Tiny Wisdom: All the Fun You Missed

“Don’t let the past hold you back; you’re missing the good stuff.” -Unknown

There have been times when I’ve regretted that I missed out on so much when I was younger.

Because I held onto pain so tightly, I missed out on countless opportunities for fun while sitting alone and feeling bad for myself.

Because I felt so insecure for so long, I missed out on the chance to make strong friendships while shutting down and assuming people would hurt me.

And because I was afraid of failing, I missed out on all kinds of professional opportunities while doing what felt easy and safe.

Now, in my early 30s, it’s tempting to look back and feel bad for squandering those years when I was so full of potential. Then I remember: I still am.

The other night, I attended a family function with many of the amazing, interesting people who I didn’t fully appreciate when I was caught up in my personal dramas. I planned to leave early because I was somewhat tired, but I ended up dancing until the last song with my big fat Italian family.

I remember looking around at my cousins, ranging in age from 11 to 35, my aunt in her 50s, and friends of all ages in between, and recognizing that we were all the same on the dance floor.

GIVEN RECORDS:
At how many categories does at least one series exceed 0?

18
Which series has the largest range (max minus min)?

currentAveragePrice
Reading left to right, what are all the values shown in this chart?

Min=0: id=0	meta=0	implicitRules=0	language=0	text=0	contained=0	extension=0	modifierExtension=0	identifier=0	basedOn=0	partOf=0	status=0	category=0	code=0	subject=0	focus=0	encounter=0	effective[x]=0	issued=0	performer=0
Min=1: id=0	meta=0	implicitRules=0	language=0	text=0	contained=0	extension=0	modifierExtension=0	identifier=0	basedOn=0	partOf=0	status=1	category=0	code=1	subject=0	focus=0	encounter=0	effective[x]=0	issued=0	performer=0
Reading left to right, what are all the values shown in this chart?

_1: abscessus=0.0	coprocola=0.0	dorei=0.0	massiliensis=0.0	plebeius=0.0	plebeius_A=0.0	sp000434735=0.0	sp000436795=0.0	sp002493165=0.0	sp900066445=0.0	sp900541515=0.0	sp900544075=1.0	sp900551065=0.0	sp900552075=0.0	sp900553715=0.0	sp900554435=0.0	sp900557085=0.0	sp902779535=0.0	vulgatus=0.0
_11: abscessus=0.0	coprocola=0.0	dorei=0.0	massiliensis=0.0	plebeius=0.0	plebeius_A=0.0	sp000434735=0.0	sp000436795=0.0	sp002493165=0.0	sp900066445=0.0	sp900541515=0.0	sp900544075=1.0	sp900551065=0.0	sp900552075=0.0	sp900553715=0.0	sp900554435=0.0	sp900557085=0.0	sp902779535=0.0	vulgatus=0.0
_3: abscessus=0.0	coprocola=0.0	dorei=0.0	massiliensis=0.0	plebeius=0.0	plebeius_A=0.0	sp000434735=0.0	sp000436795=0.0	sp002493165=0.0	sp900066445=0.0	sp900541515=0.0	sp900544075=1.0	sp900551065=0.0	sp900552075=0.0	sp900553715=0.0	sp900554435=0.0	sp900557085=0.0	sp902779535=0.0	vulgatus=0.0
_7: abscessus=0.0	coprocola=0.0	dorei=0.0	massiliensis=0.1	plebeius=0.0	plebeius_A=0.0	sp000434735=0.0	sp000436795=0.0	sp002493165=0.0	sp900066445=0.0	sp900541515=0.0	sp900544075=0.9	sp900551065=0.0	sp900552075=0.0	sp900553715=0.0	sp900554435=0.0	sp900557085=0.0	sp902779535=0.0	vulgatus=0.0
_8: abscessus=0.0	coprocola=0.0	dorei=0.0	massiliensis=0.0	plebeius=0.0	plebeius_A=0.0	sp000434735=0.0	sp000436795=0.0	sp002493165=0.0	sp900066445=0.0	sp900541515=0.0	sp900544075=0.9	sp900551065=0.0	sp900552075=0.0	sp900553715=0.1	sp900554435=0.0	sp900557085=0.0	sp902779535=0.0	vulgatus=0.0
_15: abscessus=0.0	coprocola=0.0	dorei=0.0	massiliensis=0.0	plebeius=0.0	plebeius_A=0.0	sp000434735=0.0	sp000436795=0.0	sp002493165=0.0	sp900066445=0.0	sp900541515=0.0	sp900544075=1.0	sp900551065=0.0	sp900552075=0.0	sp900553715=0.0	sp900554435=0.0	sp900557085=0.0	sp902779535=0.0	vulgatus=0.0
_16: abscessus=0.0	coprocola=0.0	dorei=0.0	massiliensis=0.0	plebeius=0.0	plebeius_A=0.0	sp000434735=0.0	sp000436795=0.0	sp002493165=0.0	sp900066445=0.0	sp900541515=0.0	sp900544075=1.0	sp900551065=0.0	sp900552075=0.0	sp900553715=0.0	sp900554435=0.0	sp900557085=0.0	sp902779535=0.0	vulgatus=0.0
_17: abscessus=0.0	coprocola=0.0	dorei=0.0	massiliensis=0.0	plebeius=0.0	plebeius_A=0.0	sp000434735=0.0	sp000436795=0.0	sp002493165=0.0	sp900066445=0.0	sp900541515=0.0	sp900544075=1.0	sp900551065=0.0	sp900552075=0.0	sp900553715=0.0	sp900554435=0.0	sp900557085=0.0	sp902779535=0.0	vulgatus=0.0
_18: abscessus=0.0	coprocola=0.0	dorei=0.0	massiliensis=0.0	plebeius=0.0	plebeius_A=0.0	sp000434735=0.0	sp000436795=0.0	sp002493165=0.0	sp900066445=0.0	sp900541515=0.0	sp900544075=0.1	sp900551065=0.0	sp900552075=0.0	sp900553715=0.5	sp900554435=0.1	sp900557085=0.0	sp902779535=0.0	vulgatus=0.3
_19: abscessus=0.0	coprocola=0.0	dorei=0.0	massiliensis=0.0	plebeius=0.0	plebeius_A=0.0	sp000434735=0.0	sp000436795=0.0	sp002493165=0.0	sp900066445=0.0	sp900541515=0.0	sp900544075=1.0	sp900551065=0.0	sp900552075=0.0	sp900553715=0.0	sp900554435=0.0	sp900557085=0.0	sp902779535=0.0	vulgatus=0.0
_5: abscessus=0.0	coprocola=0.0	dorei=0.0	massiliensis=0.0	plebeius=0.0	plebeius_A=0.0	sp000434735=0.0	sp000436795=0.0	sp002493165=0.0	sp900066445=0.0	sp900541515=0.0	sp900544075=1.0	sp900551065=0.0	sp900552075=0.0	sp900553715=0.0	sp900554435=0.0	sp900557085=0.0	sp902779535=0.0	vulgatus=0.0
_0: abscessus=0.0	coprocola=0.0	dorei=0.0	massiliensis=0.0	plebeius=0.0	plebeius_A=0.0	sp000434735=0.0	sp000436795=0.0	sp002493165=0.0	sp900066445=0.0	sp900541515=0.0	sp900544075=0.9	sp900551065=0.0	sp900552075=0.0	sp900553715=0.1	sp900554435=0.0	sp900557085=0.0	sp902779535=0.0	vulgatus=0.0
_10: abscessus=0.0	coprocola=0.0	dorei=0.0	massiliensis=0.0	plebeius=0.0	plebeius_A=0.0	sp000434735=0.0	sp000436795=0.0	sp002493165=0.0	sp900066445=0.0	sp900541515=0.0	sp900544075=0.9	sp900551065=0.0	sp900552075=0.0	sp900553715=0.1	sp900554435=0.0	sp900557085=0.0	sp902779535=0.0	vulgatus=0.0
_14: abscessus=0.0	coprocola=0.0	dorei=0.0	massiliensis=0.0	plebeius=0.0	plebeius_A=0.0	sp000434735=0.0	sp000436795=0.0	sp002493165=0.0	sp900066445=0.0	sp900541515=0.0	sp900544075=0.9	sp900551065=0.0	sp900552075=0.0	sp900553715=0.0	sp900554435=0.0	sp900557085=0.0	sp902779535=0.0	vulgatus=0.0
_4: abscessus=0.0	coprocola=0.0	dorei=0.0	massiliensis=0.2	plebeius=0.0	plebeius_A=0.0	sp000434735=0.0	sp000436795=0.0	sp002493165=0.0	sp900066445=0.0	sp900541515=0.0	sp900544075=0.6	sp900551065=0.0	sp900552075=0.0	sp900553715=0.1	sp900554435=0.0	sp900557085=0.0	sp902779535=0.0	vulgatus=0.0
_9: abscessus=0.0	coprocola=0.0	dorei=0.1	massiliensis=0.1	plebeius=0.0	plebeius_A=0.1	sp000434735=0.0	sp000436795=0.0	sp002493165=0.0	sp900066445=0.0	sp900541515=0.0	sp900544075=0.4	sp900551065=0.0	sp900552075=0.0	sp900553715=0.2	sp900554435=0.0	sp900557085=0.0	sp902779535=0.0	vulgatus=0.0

THINGS TO DO:
**A)** Translate this sentence from the Tiny Wisdom piece into Spanish: "And because I was afraid of failing, I missed out on all kinds of professional opportunities while doing what felt easy and safe."
**B)** Write out the Tiny Wisdom piece again, starting with "There have been" and going on through "would hurt me.", and switch "insecure" to "unsure of myself".

SOLUTION LIST:
**A)** Y como tenía miedo de fracasar, me perdí todo tipo de oportunidades profesionales mientras hacía lo que me resultaba fácil y seguro.

**B)**
There have been times when I’ve regretted that I missed out on so much when I was younger.

Because I held onto pain so tightly, I missed out on countless opportunities for fun while sitting alone and feeling bad for myself.

Because I felt so unsure of myself for so long, I missed out on the chance to make strong friendships while shutting down and assuming people would hurt me.